Mark Udall joined Summit County Commissioner Dan Gibbs, EPA Regional Administrator James Martin and local leaders today at the Iron Springs Mill site near Breckenridge to highlight the senator's successful effort to help "Good Samaritans" clean up abandoned mine sites throughout Colorado and the West.
"Mine sites like the Iron Springs Mill near Breckenridge threaten Colorado's water, environment and our quality of life. That's why I fought for this new policy, which gives certainty to Good Samaritans and will unleash the power of private parties to help protect our streams, waterways and drinking supplies," Udall said. "Colorado and the West are home to 7,000 abandoned hard rock mine sites. We still have a lot of work to do, but I am proud that my efforts will help local groups and volunteers keep our great state the best place to live, work and raise a family."
"Abandoned mines are a menace to the environment and public health throughout Colorado and especially in the high country, where our streams and waterways supply water to the rest of the state," Gibbs said. "Here in Summit County and Colorado's high country, we appreciate pragmatic leadership. Even with gridlock in Washington, Sen. Udall secured additional protections for Good Samaritans by proactively working with the EPA to find an administrative solution. It might seem small, but Sen. Udall's efforts will help us keep Summit County and our precious water pristine."

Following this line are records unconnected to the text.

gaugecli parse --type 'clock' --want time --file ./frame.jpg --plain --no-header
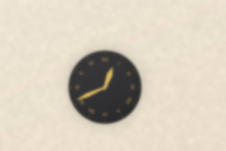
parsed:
12:41
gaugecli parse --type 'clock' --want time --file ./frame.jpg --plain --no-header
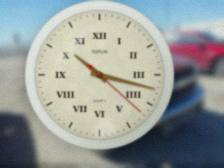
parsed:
10:17:22
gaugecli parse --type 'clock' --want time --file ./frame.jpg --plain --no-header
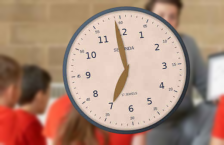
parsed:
6:59
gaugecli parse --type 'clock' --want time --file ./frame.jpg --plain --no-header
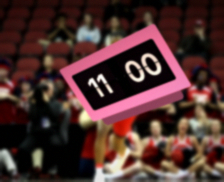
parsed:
11:00
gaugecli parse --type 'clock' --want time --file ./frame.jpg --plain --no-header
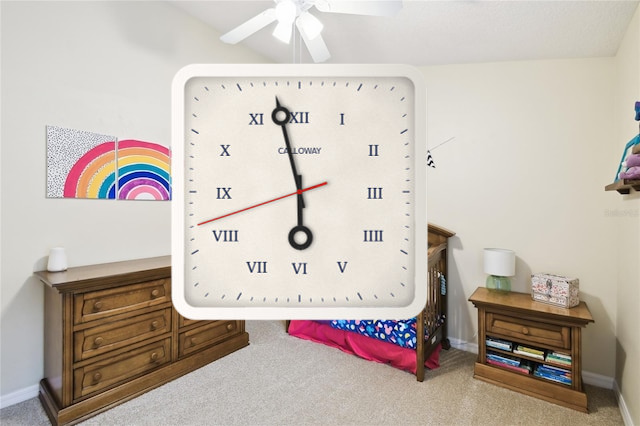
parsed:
5:57:42
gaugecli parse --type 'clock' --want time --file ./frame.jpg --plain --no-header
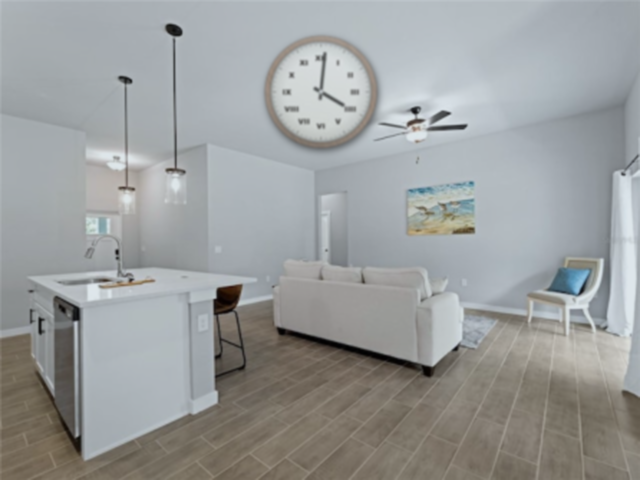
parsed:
4:01
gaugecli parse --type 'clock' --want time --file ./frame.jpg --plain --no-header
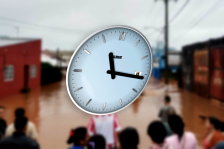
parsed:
11:16
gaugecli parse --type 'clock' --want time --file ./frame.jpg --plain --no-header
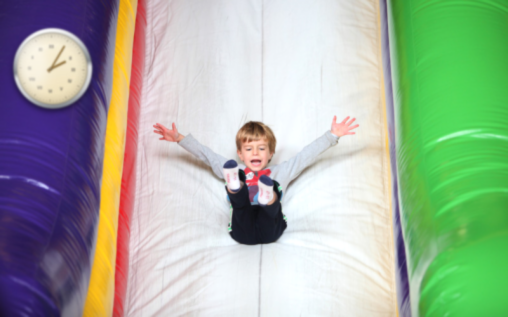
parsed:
2:05
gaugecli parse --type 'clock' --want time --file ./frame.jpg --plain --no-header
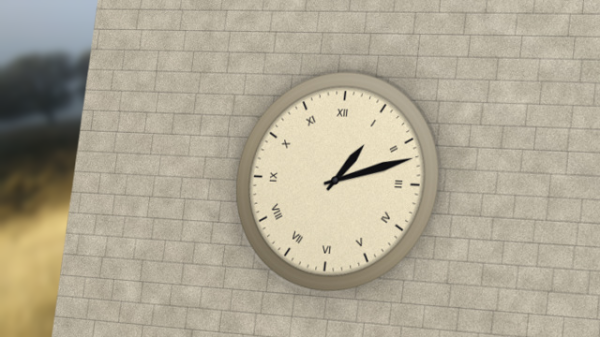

The new policy, which Udall and the EPA rolled out in December 2012, clarifies that Good Samaritan agreements with EPA can include extended time periods for monitoring or other activities, thereby extending the legal liability protections contained in the agreement. The policy also clarifies that Good Samaritans are generally not responsible for obtaining a Clean Water Act permit during or after a successful cleanup conducted according to a Good Samaritan agreement with EPA.
The policy, the latest development in Udall's longtime effort to address abandoned mine sites throughout Colorado and the West, will help third parties remediate places like the Iron Springs Mill site.
The Colorado Department of Public Health and Environment has been sampling the water in Illinios Gulch, a waterway near the Iron Springs Mill site, and has detected elevated levels of zinc and cadmium. Illinois Gulch flows into the Blue River and, ultimately, Dillon Reservoir. The results of the state's samples will provide a baseline for measuring post project water quality changes. The state has not collected or assessed data regarding macro invertebrates or aquatic life, but the zinc and cadmium levels in Illinois Gulch have been measured at levels toxic to aquatic life.
Udall, who serves on the Senate Energy and Natural Resources Committee, has been one of the leading voices in Congress on cleaning up and remediating abandoned mine sites since he joined Congress in 1999. The EPA's new policy stems from Udall's work over the past two years to find a way to give Good Samaritans additional protections as they continue their important work.
Udall also recently visited a mine site in San Juan County to hear about how additional legal certainty for Good Samaritans would help local groups remediate mines.